Сидевшие вокруг бочки посторонились, и Стира протиснулся к бочке, с трудом поднял с огня чайник с многочисленными вмятинами, налил полную кружку, поставил чайник на прежнее место и присел на корточки, стараясь быть поближе к огню. Потом выгреб из кармана телогрейки полную пригоршню кусков сахара, взял один кусок губами, отхлебнул кипятку и смачно захрустел. Остальные куски Стира сунул обратно в карман телогрейки.
— Где сахарком разжился, парень? — спросил один из штрафников, Иван Мордвинцев.

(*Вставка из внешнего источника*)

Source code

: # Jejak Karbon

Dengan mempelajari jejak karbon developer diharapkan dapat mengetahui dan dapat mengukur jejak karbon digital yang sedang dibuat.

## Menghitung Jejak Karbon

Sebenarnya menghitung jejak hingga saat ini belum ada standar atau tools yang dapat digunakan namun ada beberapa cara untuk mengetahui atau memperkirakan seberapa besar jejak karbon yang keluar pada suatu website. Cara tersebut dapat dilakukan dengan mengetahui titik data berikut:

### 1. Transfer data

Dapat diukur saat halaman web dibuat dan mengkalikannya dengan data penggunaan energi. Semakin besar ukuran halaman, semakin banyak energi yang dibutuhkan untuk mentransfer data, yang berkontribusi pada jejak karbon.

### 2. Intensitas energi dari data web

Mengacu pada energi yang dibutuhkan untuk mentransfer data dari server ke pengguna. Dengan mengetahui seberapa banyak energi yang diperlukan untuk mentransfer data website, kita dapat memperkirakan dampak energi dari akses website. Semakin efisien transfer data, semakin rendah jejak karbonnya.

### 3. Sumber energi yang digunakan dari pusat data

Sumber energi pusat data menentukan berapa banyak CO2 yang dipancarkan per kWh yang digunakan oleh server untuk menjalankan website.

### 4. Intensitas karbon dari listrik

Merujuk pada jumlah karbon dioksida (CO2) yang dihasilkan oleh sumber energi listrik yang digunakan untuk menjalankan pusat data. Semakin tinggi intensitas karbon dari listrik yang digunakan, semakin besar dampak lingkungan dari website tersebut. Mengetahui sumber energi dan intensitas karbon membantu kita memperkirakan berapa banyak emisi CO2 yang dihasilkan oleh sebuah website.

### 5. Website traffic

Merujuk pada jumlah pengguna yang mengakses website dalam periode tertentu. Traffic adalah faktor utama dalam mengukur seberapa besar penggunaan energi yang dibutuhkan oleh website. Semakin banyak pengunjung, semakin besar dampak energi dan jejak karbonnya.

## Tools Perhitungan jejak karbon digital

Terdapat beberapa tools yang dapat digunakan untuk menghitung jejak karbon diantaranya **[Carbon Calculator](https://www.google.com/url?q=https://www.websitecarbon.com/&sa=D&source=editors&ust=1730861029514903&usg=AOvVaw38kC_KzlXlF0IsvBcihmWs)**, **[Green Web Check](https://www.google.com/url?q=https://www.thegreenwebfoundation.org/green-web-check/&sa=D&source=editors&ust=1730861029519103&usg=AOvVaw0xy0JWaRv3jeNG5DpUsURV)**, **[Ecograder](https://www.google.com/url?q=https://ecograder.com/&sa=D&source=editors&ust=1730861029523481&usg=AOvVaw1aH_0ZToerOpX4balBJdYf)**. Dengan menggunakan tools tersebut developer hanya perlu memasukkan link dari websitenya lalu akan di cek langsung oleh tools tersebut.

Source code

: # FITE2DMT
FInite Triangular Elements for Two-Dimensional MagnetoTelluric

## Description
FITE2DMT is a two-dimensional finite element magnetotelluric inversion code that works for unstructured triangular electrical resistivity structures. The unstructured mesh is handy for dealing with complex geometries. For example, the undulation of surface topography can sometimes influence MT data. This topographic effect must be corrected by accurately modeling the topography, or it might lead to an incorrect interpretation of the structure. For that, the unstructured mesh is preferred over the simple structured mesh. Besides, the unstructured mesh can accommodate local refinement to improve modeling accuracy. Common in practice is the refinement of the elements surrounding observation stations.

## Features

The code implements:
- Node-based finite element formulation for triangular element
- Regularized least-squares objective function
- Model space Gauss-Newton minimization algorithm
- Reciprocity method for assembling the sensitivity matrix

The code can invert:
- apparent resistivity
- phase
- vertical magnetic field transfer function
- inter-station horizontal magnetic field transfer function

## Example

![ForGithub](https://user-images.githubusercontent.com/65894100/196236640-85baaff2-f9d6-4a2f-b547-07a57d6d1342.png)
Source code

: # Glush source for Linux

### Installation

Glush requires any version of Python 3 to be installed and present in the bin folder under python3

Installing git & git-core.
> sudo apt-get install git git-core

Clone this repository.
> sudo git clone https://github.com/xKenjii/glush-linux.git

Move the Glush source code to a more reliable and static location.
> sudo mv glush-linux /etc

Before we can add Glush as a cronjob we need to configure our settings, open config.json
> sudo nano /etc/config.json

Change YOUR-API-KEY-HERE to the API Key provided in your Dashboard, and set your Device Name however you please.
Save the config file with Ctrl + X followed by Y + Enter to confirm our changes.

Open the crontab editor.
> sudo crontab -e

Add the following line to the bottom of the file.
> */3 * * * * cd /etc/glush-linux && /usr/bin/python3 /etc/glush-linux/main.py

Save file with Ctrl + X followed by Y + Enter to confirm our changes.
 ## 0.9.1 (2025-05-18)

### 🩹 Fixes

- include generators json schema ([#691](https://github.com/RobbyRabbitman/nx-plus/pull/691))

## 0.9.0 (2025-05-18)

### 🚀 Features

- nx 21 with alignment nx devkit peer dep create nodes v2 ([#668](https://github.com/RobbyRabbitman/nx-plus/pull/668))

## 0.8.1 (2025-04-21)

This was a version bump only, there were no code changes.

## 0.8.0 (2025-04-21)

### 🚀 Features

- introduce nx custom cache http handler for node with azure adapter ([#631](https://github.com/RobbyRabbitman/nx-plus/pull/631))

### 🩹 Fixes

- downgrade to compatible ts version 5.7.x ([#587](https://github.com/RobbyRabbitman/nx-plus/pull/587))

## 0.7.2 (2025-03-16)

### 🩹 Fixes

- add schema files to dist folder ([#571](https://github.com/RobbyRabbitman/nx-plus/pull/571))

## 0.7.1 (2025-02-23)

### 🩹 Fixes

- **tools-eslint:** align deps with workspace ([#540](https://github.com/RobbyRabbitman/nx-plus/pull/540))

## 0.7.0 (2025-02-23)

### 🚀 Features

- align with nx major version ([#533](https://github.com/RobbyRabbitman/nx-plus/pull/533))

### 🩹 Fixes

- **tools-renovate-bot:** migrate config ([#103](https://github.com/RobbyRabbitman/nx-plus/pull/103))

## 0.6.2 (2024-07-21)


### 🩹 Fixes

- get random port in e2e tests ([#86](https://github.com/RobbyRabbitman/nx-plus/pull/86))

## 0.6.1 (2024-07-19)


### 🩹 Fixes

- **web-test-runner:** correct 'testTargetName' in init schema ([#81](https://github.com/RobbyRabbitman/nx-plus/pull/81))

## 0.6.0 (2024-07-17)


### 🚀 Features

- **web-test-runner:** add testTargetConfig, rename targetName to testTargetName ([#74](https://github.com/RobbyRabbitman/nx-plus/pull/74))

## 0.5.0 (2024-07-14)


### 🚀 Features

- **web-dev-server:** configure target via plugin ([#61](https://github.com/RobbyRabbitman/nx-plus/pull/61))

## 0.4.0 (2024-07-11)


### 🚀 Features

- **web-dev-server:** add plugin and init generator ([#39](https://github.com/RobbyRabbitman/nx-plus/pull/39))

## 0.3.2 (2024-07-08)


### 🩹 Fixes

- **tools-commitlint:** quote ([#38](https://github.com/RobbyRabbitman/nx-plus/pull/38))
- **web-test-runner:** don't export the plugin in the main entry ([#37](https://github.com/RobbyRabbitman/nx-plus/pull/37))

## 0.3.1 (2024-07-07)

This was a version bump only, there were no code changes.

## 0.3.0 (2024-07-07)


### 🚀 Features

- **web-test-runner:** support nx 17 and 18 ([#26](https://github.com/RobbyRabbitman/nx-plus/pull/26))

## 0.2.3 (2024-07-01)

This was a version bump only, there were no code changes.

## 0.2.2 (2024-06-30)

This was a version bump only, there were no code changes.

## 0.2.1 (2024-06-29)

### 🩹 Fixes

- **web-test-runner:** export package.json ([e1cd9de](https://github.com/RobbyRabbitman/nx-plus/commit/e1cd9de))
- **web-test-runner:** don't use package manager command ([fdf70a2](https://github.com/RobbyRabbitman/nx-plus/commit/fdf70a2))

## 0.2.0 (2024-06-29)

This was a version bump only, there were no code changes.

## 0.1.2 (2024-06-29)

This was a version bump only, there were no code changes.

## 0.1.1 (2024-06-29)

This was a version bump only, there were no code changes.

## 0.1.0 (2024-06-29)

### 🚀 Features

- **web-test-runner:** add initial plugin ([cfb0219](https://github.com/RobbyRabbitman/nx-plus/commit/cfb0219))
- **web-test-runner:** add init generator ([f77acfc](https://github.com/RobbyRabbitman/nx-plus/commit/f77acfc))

— Да там же, где и вы, дядя, — усмехнулся Стира. — Выдали сухим пайком.
— Нам-то вот по четыре кусочка выдали, а у тебя, я гляжу, полный карман, — Мордвинцев глянул на оттопыривающийся карман телогрейки Лехи.
— Кому в любви не везет, тому в карты фарт идет хороший. Перекинуться желающих нету?
— И давно тебе в любви не везет? — участливо поинтересовался другой штрафник, Егор Померанцев.
— Года не считал… — хрустя сахаром и отхлебывая кипяток, отвечал Леха.
— А как же ты… мужское дело справляешь? То есть с кем? Или сам с собой? Так сказать, наедине?
Сидевшие вокруг солдаты сдавленно захихикали.
— Ты в харю давно не получал, дядя? — зло ощерился Стира.
— Видал, грозится… — Померанцев обвел взглядом штрафников. — А чего я спросил-то? Одному-то и уютнее, и спокойнее, и про любовь говорить не надо. Нет, правда, братцы?
И «братцы» взорвались дружным хохотом.